"And you've been your own man ever since?"
Topham Vinson asked the question gravely; it would have taken as keen a superficial observer as himself to detect much difference in his manner, in his eyes, in anything about him. Doctor Dollar was not that kind of observer. To see far one must look high, and to look high is to miss things under one's nose. It is all a matter of mental trajectory. In the sheer height of his enthusiasm, the soaring visionary was losing touch with the hard-headed groundling in the chair.
"I was cured," he answered with tense simplicity. "It was a miraculous cure, and yet no miracle. Anybody could perform its like, given the nerve and skill. Yet it seemed to me a new thing; its possibilities were almost appalling in their fascination. I must not speak of them, for in a large measure they are only possibilities still. But I resolved to qualify, so that at least I might be in a position to do as I had been done by. I had already left the service; but my fighting days were not over. I was going to fight Crime as it had never been fought before!"
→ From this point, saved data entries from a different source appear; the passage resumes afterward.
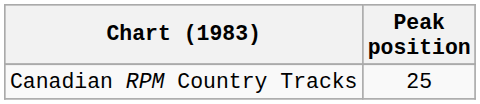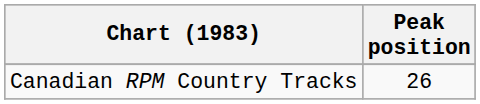Canadian RPM Country Tracks | Peak position: 25 -> 26
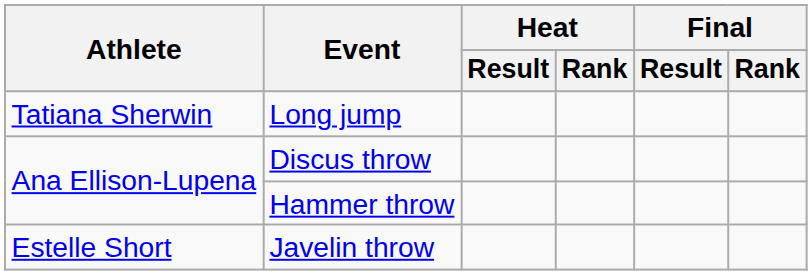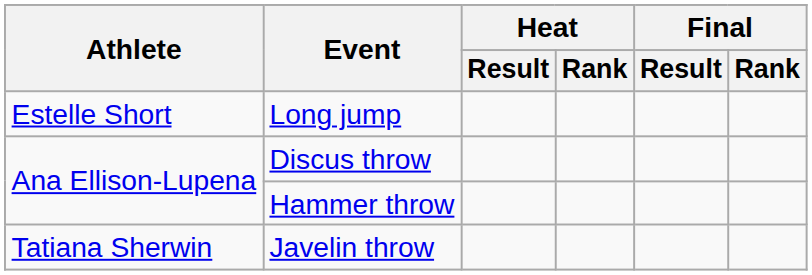Long jump | Athlete: Tatiana Sherwin -> Estelle Short
Javelin throw | Athlete: Estelle Short -> Tatiana Sherwin
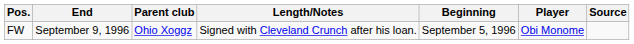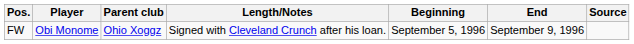columns swapped: Player <-> End
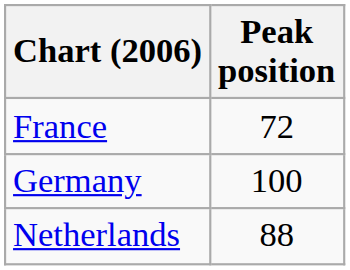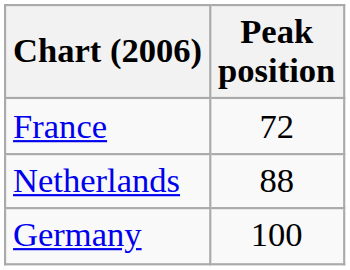rows swapped: Germany <-> Netherlands
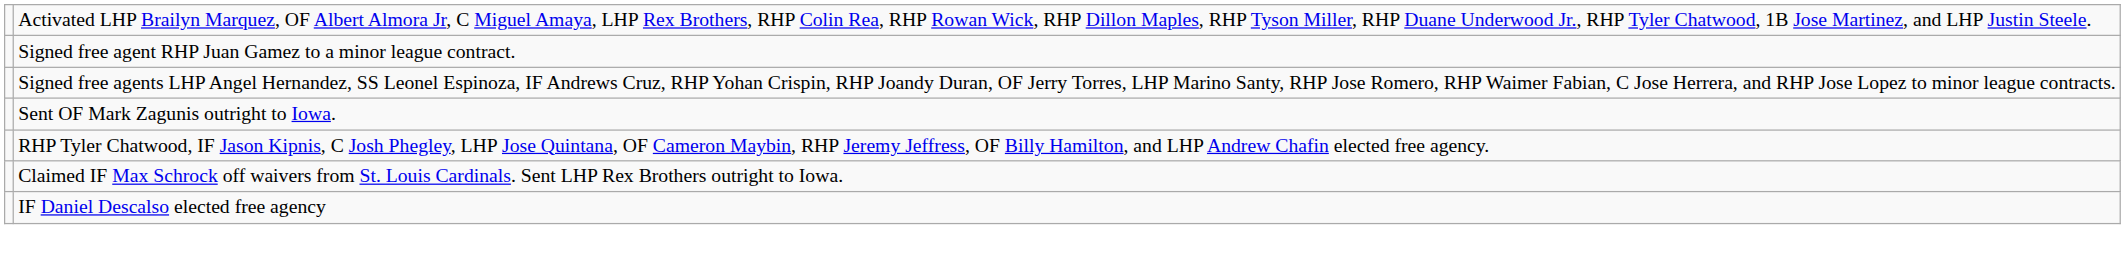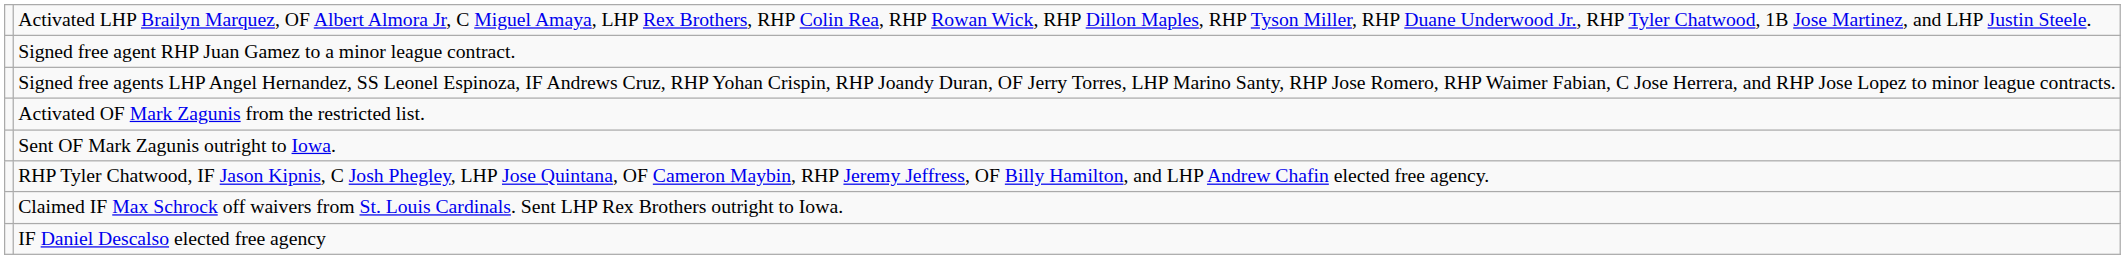+ row: Activated OF Mark Zagunis from the restricted list.
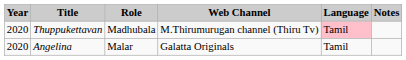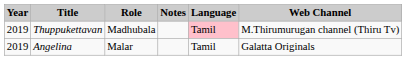columns swapped: Web Channel <-> Notes
Thuppukettavan | Year: 2020 -> 2019
Angelina | Year: 2020 -> 2019
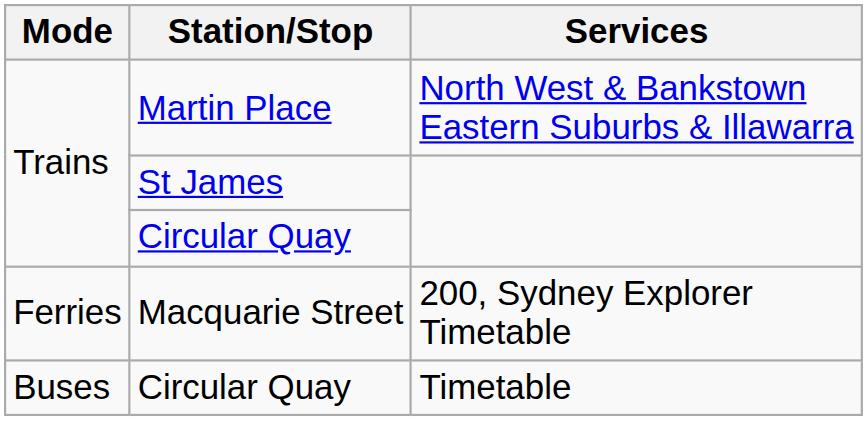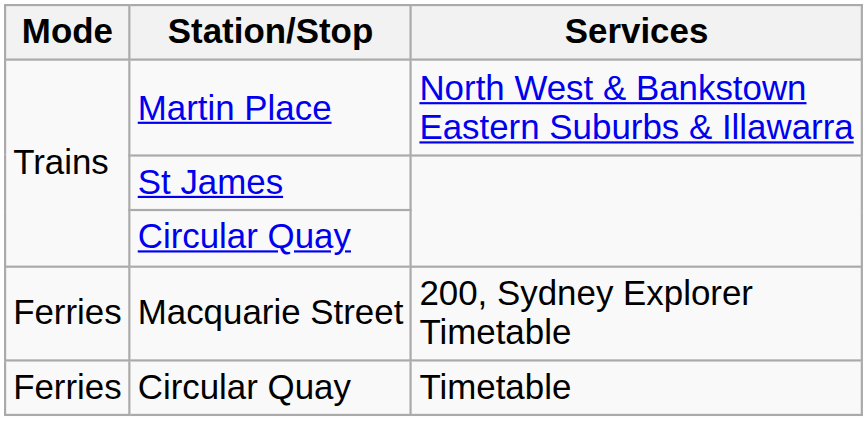Circular Quay / Timetable | Mode: Buses -> Ferries
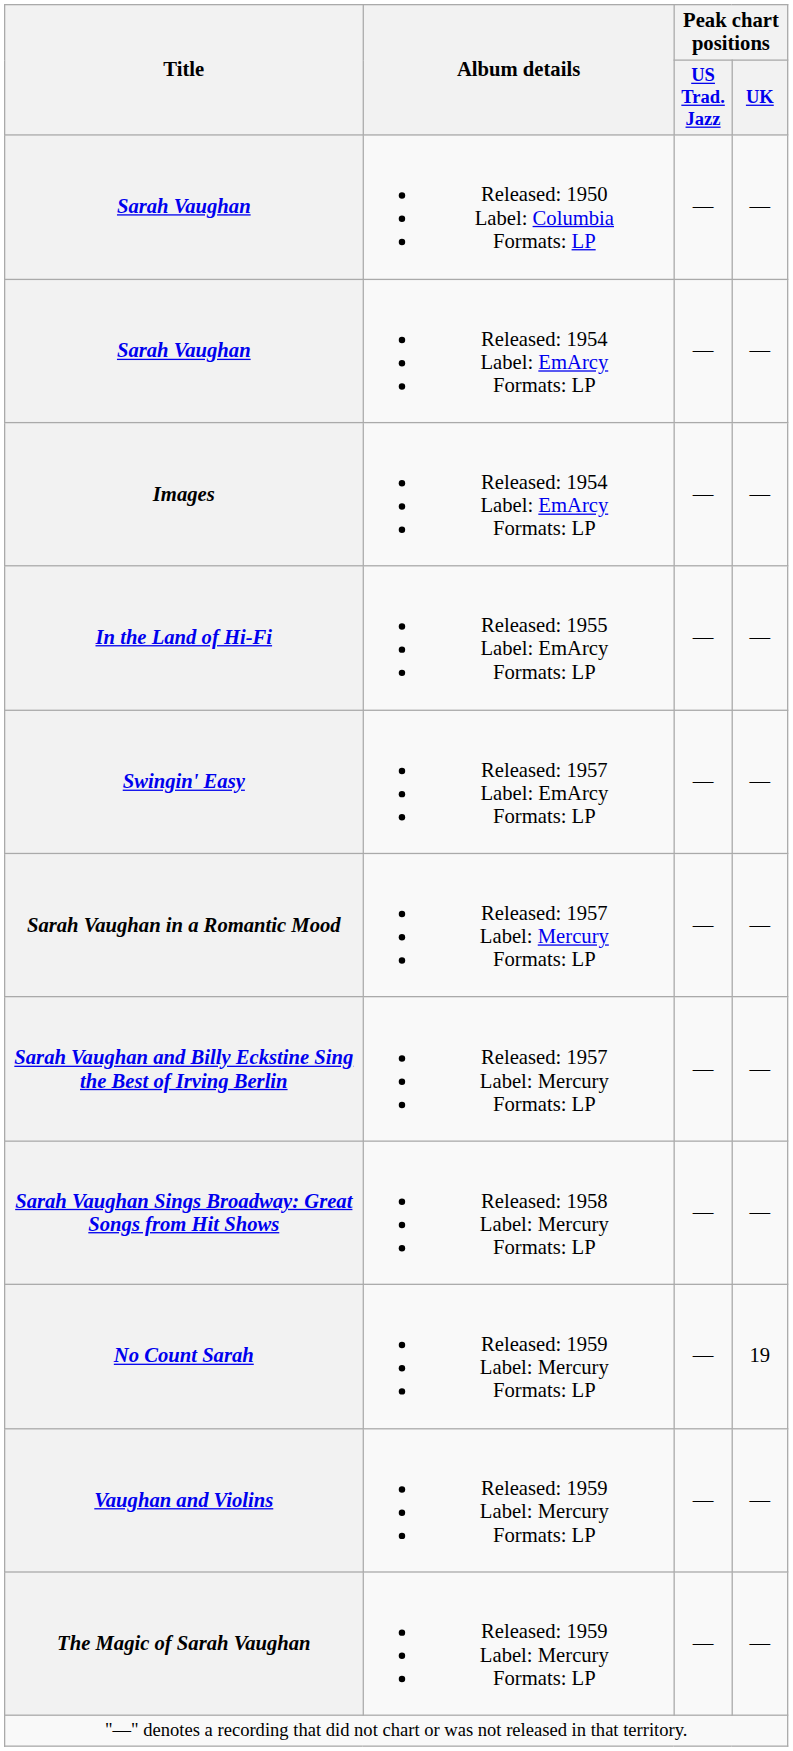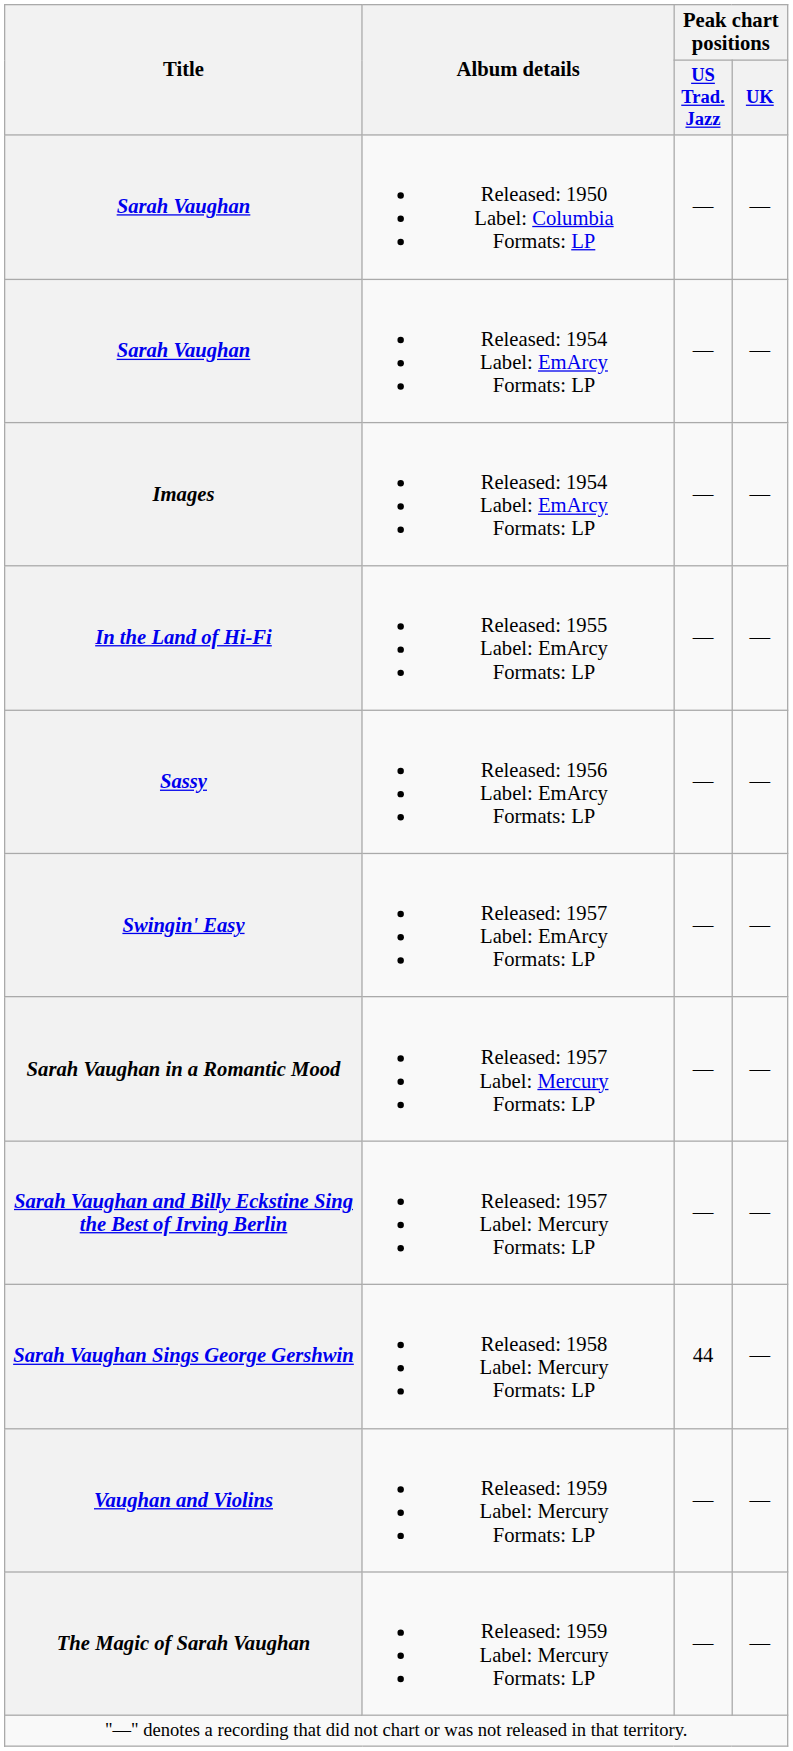+ row: Sassy | Released: 1956 Label: EmArcy Formats: LP | — | —
- row: Sarah Vaughan Sings Broadway: Great Songs from Hit Shows | Released: 1958 Label: Mercury Formats: LP | — | —
+ row: Sarah Vaughan Sings George Gershwin | Released: 1958 Label: Mercury Formats: LP | 44 | —
- row: No Count Sarah | Released: 1959 Label: Mercury Formats: LP | — | 19
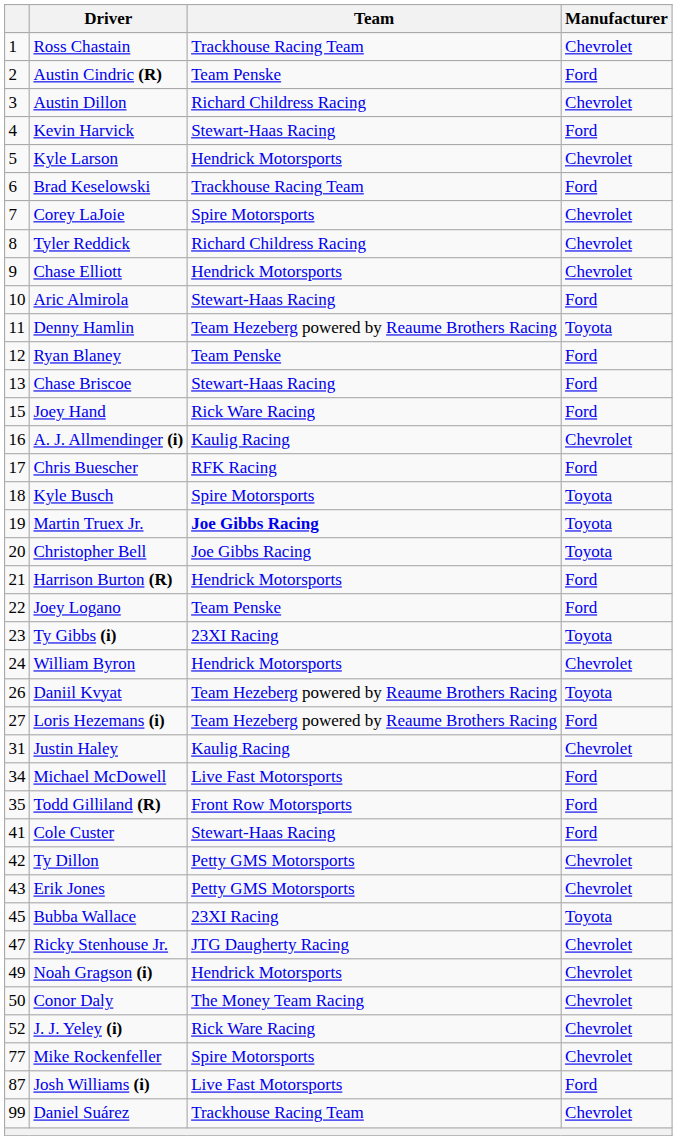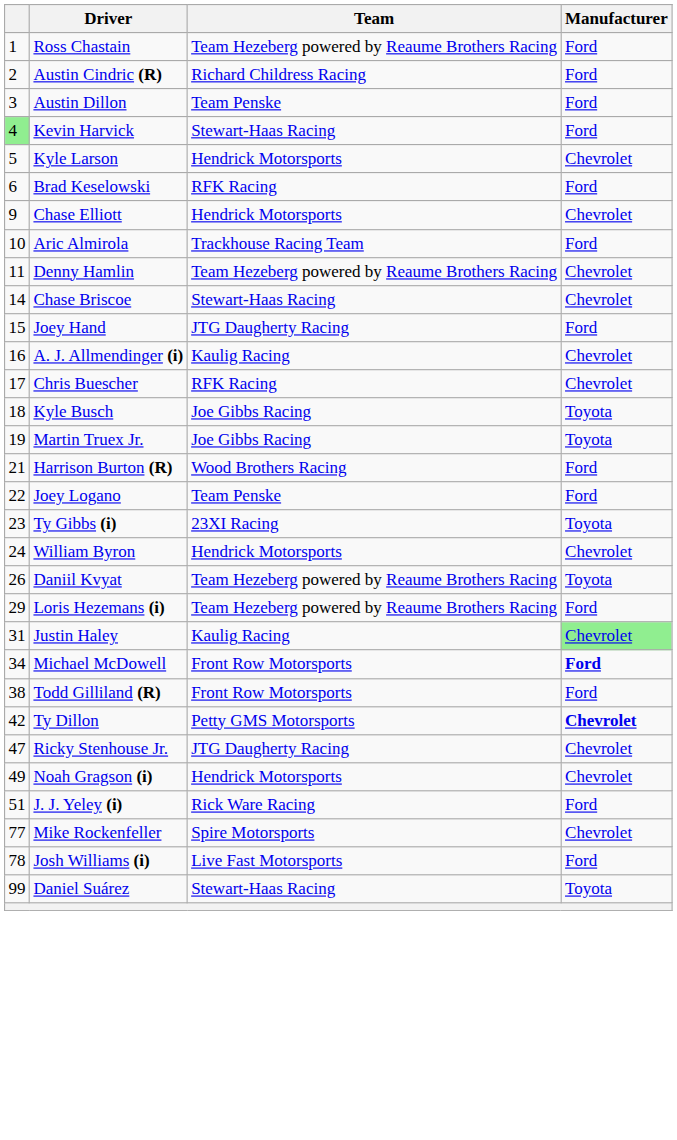Ross Chastain | Team: Trackhouse Racing Team -> Team Hezeberg powered by Reaume Brothers Racing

There was a challenge in the pause made here. But the listener did not take it up, and the harangue ended on a humbler note:
"I studied at St. Mary's under men whose names you know as well as they know yours. I was at Berlin under Winterschladen, and with Jens Jennsen in Stockholm. Before I was thirty I had put up my plate in Welbeck Street, and there I am still."
"And yet," said the Home Secretary, with a faint and wary smile—"and yet the possibilities are still only possibilities!"
"On the surgical side, yes; there I was misled by my own abnormal case. When another sudden injury makes a monkey of an honest man, I know where to take him; but the average injury is too gradual, too subtle for the knife. Congenital cases are, of course, quite hopeless in that respect. Yet there are ways of curing even what I regard as the very worst type of congenital criminal at the present day."
"I wish I knew of some!" said Mr. Vinson cheerily. "But what, may I ask, do you regard as the very worst type of congenital criminal at the present day?"
"The society type," replied the crime doctor without an instant's hesitation.
His host permitted himself to open his eyes once more.